SITUATIONS OF PARTICULAR CONCERN

Situations that should cause particular concern for professionals include:

  • Delayed presentation / reporting of an injury;
  • Admission of physical punishment from parents / carers, as no punishment is acceptable at this age;
  • Inconsistent or absent explanation from parents / carers;
  • Associated family factors such as substance misuse, mental health problems, and domestic abuse;
  • Other associated features of concern e.g. signs of neglect such as poor clothing, hygiene and / or nutrition;
  • Rough handling;
  • Difficulty in feeding / excessive crying;
  • Significant behaviour change;
  • Infant displays wariness or watchfulness;
  • Recurrent injuries;
  • Multiple injuries at one time.


2. Definition of Terms used in this Procedure

Not Independently Mobile: a child who is not yet crawling, bottom shuffling, pulling to stand, cruising or walking independently; includes all children under the age of six months. Children of an older age with a disability may also not have independence of mobility. For these children the loss of independent mobility may be permanent or it may be temporary and dependant on the condition and other factors. The loss of mobility may be complete or partial.

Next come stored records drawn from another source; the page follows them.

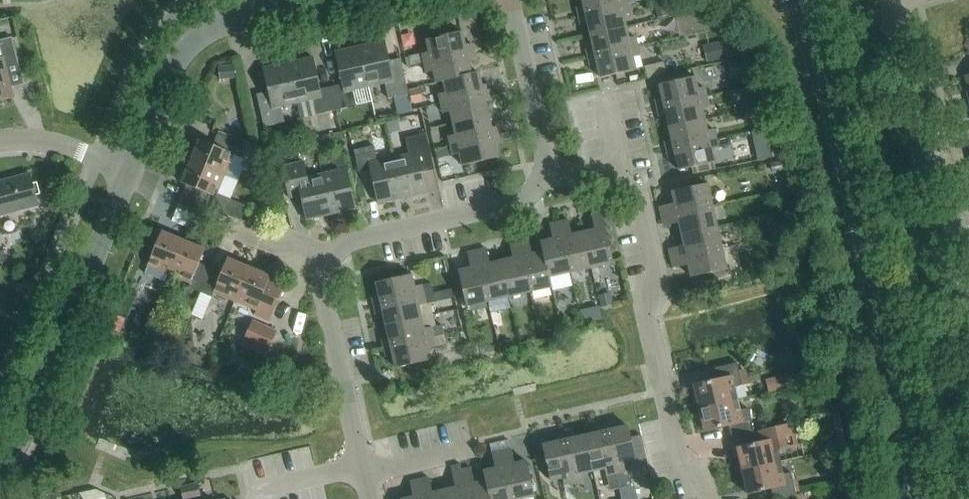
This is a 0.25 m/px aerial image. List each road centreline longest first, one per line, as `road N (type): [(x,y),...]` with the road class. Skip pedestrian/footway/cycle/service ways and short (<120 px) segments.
road 1 (secondary): [(925,498),(803,0)]
road 2 (residential): [(545,167),(622,182),(641,202),(655,269),(647,320),(678,460),(708,498)]
road 3 (residential): [(968,371),(884,0)]
road 4 (residential): [(0,462),(18,444),(130,170)]
road 5 (residential): [(328,260),(363,234),(523,200),(545,167)]
road 6 (residential): [(130,170),(189,46),(216,24),(259,11)]
road 7 (residential): [(363,469),(322,294),(328,260)]
road 8 (residential): [(545,167),(510,0)]
road 9 (residential): [(0,141),(49,141),(130,170)]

Bruising: blood in the soft tissues; producing a temporary, non-blanching discolouration of skin however faint or small with or without other skin abrasions or marks. Colouring may vary from yellow, through green, to brown, or purple.


3. Process

Bruising in immobile babies and children  is rare and must always result in an immediate consultation with Children's Social Care.

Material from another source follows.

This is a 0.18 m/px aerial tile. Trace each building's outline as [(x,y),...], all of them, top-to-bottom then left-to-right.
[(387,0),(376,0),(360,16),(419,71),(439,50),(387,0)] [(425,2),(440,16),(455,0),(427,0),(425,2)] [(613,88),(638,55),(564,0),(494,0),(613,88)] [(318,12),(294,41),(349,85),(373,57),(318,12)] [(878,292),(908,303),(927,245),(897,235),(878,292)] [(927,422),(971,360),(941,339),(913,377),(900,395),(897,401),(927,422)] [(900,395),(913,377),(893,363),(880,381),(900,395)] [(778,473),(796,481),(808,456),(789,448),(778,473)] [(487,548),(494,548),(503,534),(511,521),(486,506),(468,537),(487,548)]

It is the responsibility of the first professional to learn of or observe the bruising to make the referral. Wherever possible, the decision to refer should be undertaken jointly with another professional or senior colleague. However this requirement should not prevent an individual professional of any status referring to Children's Services any child with bruising who in their judgement may be at risk of child abuse.

If a referral is not made, the reason must be documented in detail with the names of the professionals taking this decision.

All telephone referrals must be followed up in writing within 48 hours. Children's Social Care will co-ordinate multi-professional information sharing and assessment. 

A bruise/injury must always be assessed in the context of medical and social history, developmental stage and explanation given. Assessments will be led by Children's Social Care and a lead medical professional (local acute or community Paediatrician) to determine whether bruising is consistent with the explanation provided or is indicative of non-accidental injury.

For contact details for each authority’s Children's Social Care please see Making Referrals to Children’s Social Care Procedure and Out of Hours Emergency Duty Teams.


4. Involving Parents or Carers

As far as possible, parents or carers should be included in the decision-making process, unless to do so would jeopardise information gathering (e.g. information could be destroyed) or if it would pose a further risk to the child. 

In particular staff and volunteers should explain at an early stage why, in cases of bruising in not independently mobile children, additional concern, questioning and examination are required.

If a parent or carer is uncooperative or refuses to take the child for further assessment, this should be reported immediately to Children's Social Care Services. If possible the child should be kept under supervision until steps can be taken to secure his or her safety.